> Work to be completed:
Where does the string "wrist" appear in the listing below? Copy every line where it does.

> Extracted data:
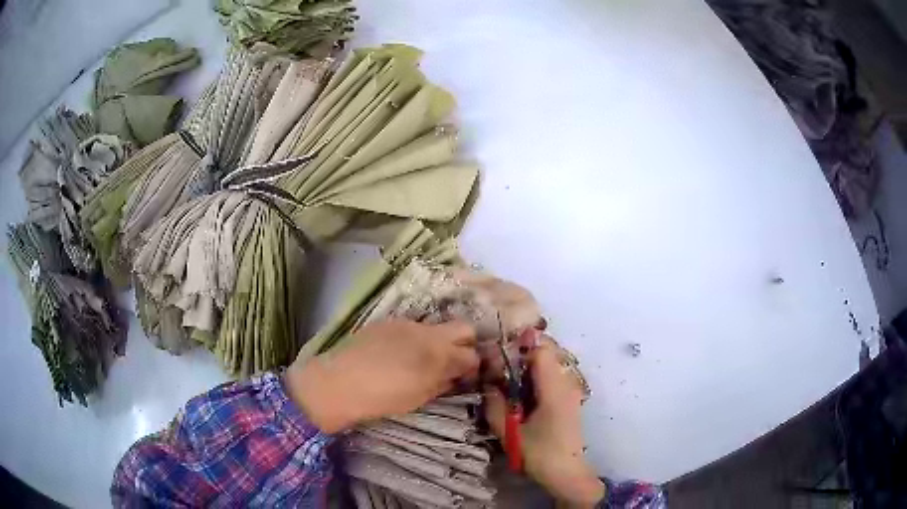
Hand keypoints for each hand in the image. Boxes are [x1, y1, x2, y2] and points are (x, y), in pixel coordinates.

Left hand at [286, 320, 479, 432]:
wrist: (337, 384)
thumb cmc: (382, 398)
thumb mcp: (419, 397)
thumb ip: (442, 383)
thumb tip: (456, 375)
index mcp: (438, 354)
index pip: (472, 355)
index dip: (474, 366)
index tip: (467, 376)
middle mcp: (427, 332)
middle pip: (464, 328)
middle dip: (466, 344)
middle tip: (454, 364)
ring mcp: (406, 323)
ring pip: (437, 326)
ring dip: (439, 341)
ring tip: (424, 360)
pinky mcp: (386, 322)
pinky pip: (413, 327)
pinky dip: (416, 339)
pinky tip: (400, 354)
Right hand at [485, 338, 604, 506]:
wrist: (567, 473)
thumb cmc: (539, 454)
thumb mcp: (509, 432)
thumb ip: (495, 406)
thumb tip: (487, 384)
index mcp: (554, 389)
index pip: (541, 350)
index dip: (519, 349)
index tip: (499, 361)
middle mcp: (567, 383)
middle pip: (548, 352)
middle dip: (523, 356)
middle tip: (501, 371)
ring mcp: (572, 390)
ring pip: (551, 363)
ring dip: (530, 367)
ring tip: (510, 384)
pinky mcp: (571, 399)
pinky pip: (554, 376)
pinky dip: (538, 378)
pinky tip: (524, 395)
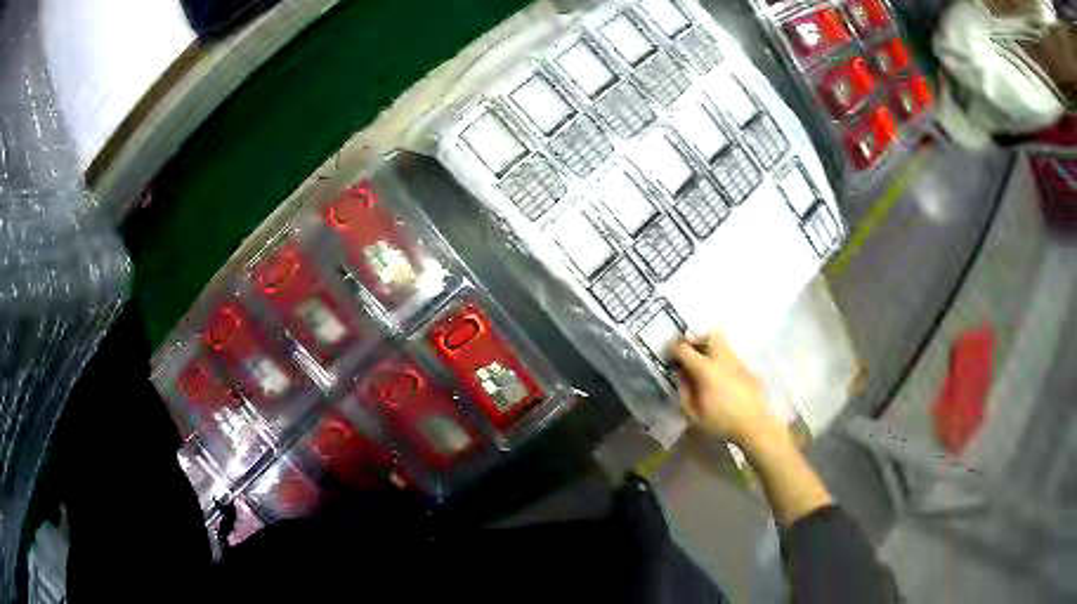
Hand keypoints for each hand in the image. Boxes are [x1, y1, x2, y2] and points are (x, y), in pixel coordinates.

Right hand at [670, 332, 786, 451]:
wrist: (753, 424)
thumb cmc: (720, 422)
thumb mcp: (693, 413)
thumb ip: (684, 391)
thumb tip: (681, 375)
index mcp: (705, 370)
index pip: (684, 349)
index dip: (674, 348)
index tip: (670, 352)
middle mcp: (721, 359)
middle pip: (709, 334)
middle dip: (697, 337)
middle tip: (691, 349)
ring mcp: (737, 361)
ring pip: (722, 343)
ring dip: (711, 347)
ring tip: (705, 363)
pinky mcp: (747, 368)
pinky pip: (731, 356)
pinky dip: (722, 359)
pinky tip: (721, 376)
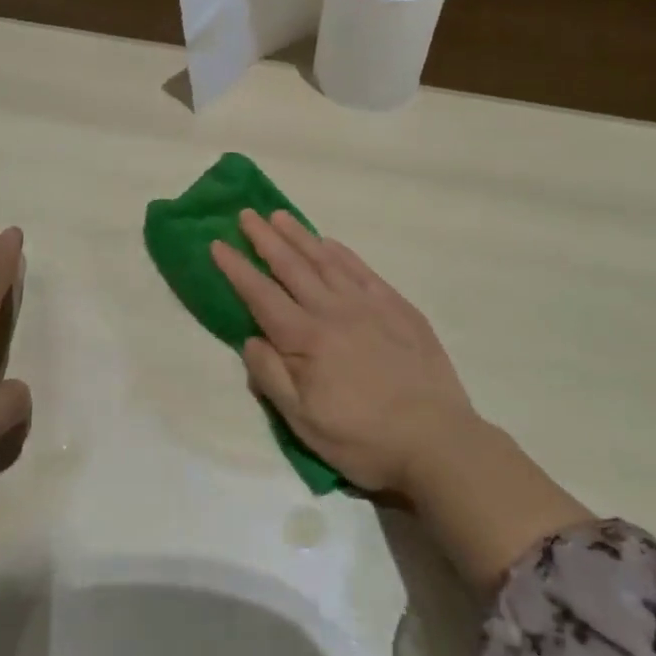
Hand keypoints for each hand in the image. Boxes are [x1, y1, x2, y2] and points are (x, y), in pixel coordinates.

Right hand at [212, 209, 588, 590]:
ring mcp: (369, 305)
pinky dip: (342, 252)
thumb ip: (272, 377)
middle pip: (292, 267)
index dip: (237, 269)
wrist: (438, 441)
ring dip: (300, 236)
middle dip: (264, 239)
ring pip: (326, 261)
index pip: (261, 295)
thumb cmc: (363, 439)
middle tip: (246, 214)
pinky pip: (363, 270)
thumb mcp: (304, 422)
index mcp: (306, 339)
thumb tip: (250, 339)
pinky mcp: (398, 308)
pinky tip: (330, 243)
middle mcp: (333, 311)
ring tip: (279, 216)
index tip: (217, 243)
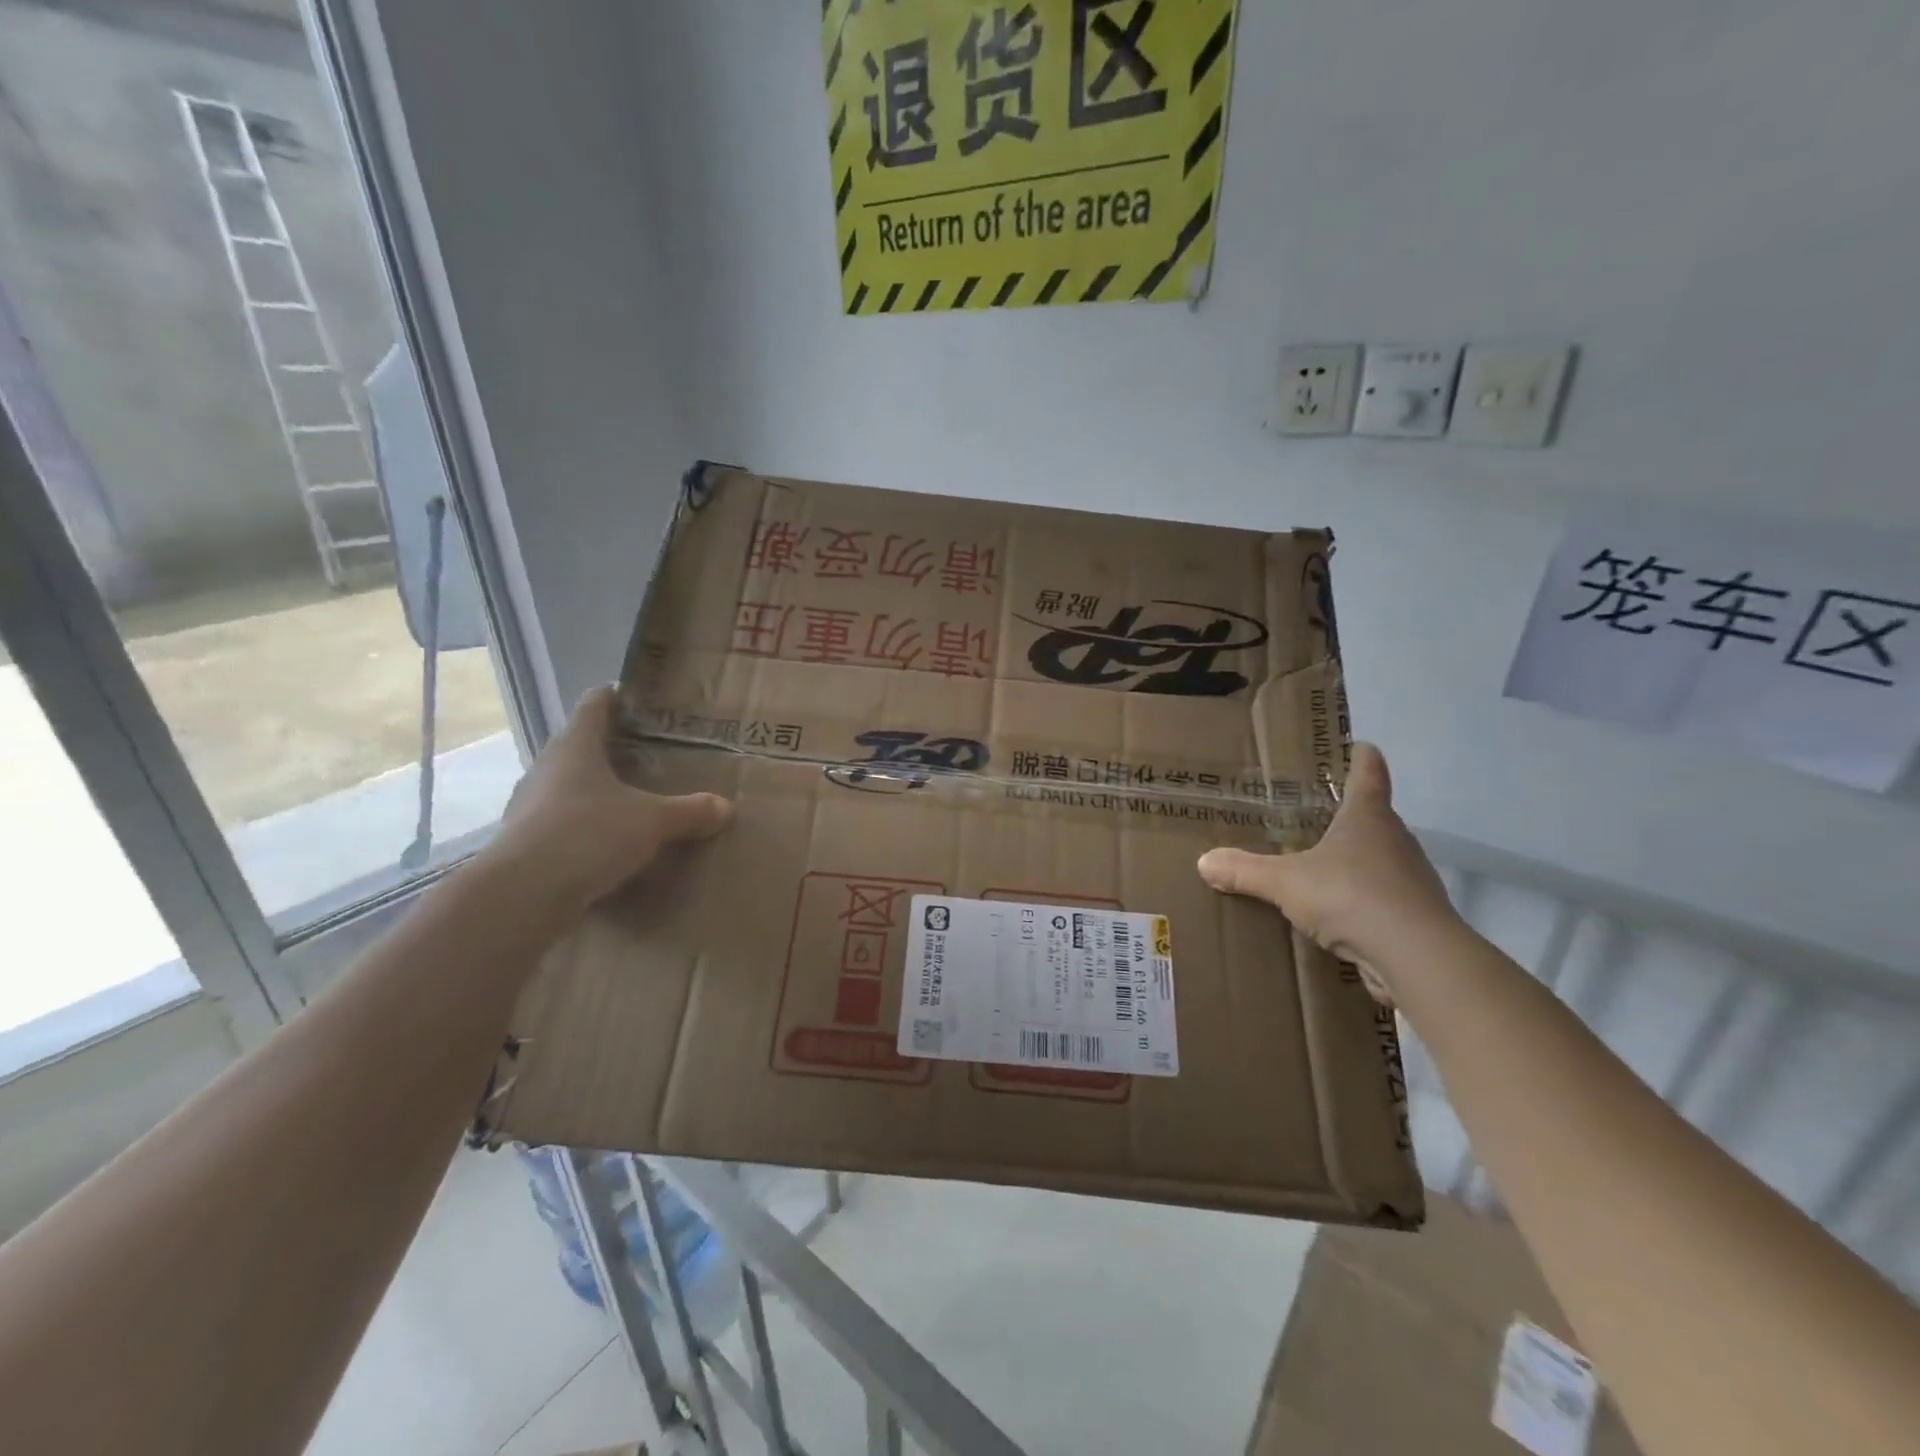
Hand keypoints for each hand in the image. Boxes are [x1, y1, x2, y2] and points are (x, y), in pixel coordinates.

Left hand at [487, 686, 732, 911]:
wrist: (523, 895)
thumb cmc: (588, 834)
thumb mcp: (652, 821)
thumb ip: (690, 811)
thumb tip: (726, 806)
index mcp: (575, 746)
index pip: (594, 705)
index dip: (615, 697)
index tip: (637, 699)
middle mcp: (547, 767)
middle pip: (579, 745)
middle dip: (610, 748)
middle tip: (648, 754)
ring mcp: (530, 805)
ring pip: (568, 785)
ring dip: (595, 789)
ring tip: (631, 799)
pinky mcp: (525, 841)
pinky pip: (562, 822)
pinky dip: (584, 826)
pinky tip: (608, 842)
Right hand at [1196, 744, 1457, 988]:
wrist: (1417, 957)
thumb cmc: (1351, 896)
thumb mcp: (1285, 882)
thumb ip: (1245, 871)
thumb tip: (1204, 861)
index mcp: (1367, 817)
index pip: (1369, 773)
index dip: (1362, 757)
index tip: (1359, 746)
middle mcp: (1396, 840)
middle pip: (1375, 817)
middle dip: (1349, 816)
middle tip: (1315, 817)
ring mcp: (1412, 878)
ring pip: (1381, 859)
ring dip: (1356, 862)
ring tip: (1321, 869)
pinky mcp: (1416, 916)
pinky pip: (1384, 899)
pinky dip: (1363, 901)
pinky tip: (1338, 916)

> Result of this exercise:
wrist: (337, 384)
wrist: (567, 473)
wrist: (753, 424)
wrist: (438, 441)
wrist: (523, 895)
wrist: (1417, 957)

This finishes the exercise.